III. OTHER ALLEGED VIOLATIONS OF THE CONVENTION
- The
applicant complained under Article 6 §§ 1 and 2 of the
Convention that both the Assize Court and the Court of Cassation had
failed to deliver reasoned judgments. Relying upon Article 6 § 3
of the Convention, he also argued that he had not been given
sufficient time to prepare his defence and that he had not had the
opportunity to examine witnesses. Finally, invoking Article 8 of the
Convention, he repeated the complaint he had made under Article 3.
- An
examination by the Court of the material submitted to it does not
disclose any appearance of a violation of these provisions. It
follows that this part of the application is manifestly -ill-
founded and must be declared
inadmissible pursuant to Article 35 §§ 3 and 4 of the
Convention.
IV. APPLICATION OF ARTICLE 41 OF THE CONVENTION
- The
applicant claimed 40,000 euros (EUR) in respect of pecuniary damage
and another EUR 40,000 for non-pecuniary damage. He also requested
EUR 10,000 for costs and expenses incurred before the Court.
- The
Government contested these claims, considering the requested amounts
excessive.
- The
Court does not discern any causal link between the violation found
and the pecuniary damage alleged; it therefore rejects this claim. On
the other hand, it awards the applicant EUR 7,200 in respect of
non-pecuniary damage.
- As
regards costs and expenses, the Court reiterates that an applicant is
entitled to the reimbursement of costs and expenses only in so far as
it has been shown that these have been actually and necessarily
incurred and are reasonable as to quantum (see Sawicka
v. Poland, no. 37645/97, § 54,
1 October 2002). In the present case, the applicant has
not substantiated that he has actually incurred the costs claimed. In
particular, he failed to submit documentary evidence, such as bills,
receipts, a contract, a fee agreement or a breakdown of the hours
spent by his lawyer on the case. Accordingly, the Court makes no
award under this head.
- The
Court considers it appropriate that the default interest rate should
be based on the marginal lending rate of the European Central Bank,
to which should be added three percentage points.

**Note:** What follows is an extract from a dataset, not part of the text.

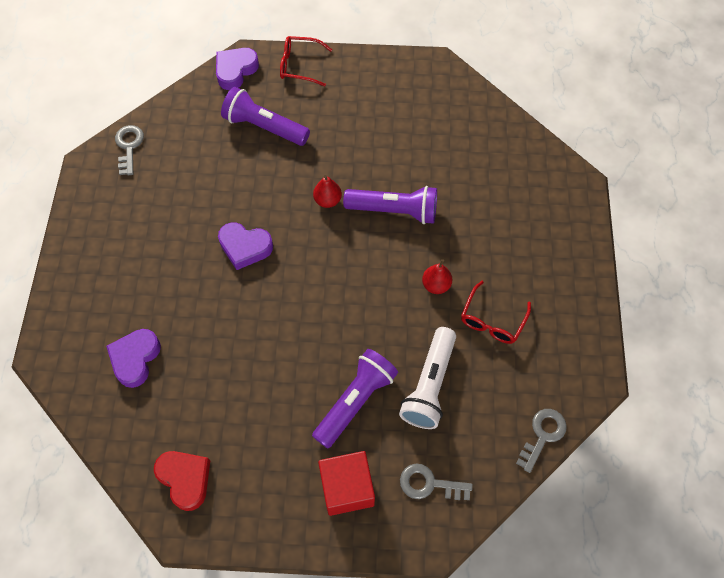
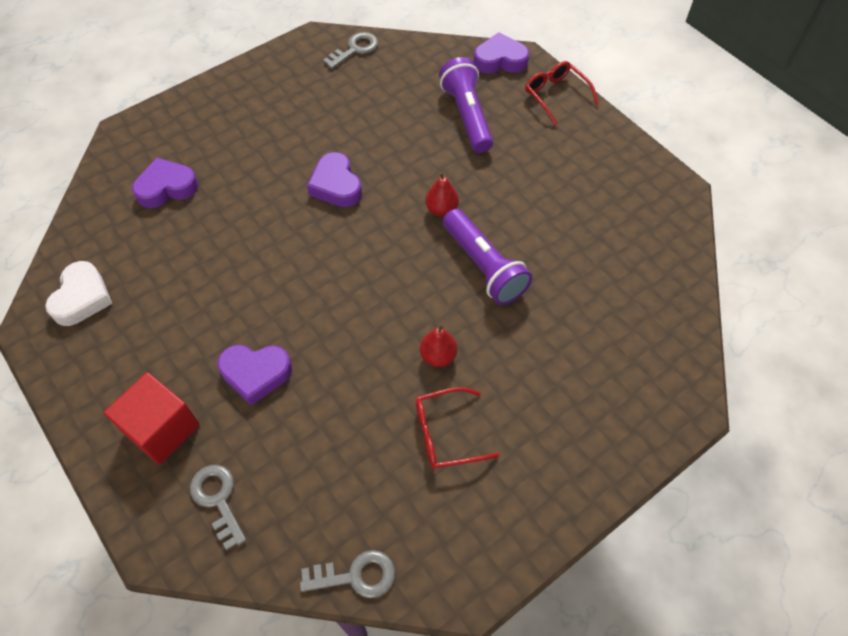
camera: 50 degrees right, 5 degrees down
red heart [154,451,210,511] -> white heart [45,261,112,326]
purple flashlight [312,349,398,448] -> purple heart [218,345,292,405]
white flashlight [399,327,456,429] -> none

FOR THESE REASONS, THE COURT UNANIMOUSLY
- Declares the complaints concerning the length of
the criminal proceedings and the non-communication of the Principal
Public Prosecutor’s written opinion admissible and the
remainder of the application inadmissible;
- Holds that there has been a violation of Article
6 § 1 of the Convention in respect of the length of the
proceedings and the non-communication of the written opinion of the
Principal Public Prosecutor at the Court of Cassation;
- Holds
(a) that
the respondent State is to pay the applicant, within three months
from the date on which the judgment becomes final in accordance with
Article 44 § 2 of the Convention, EUR 7,200 (seven thousand
two hundred euros) in respect of non-pecuniary damage, to be
converted into Turkish liras at the rate applicable at the date of
settlement;
(b) that
from the expiry of the above-mentioned three months until settlement
simple interest shall be payable on the above amount at a rate equal
to the marginal lending rate of the European Central Bank during the
default period plus three percentage points;
- Dismisses the remainder of the applicant’s
claim for just satisfaction.
Done in English, and notified in writing on 17 January 2012, pursuant
to Rule 77 §§ 2 and 3 of the Rules of Court.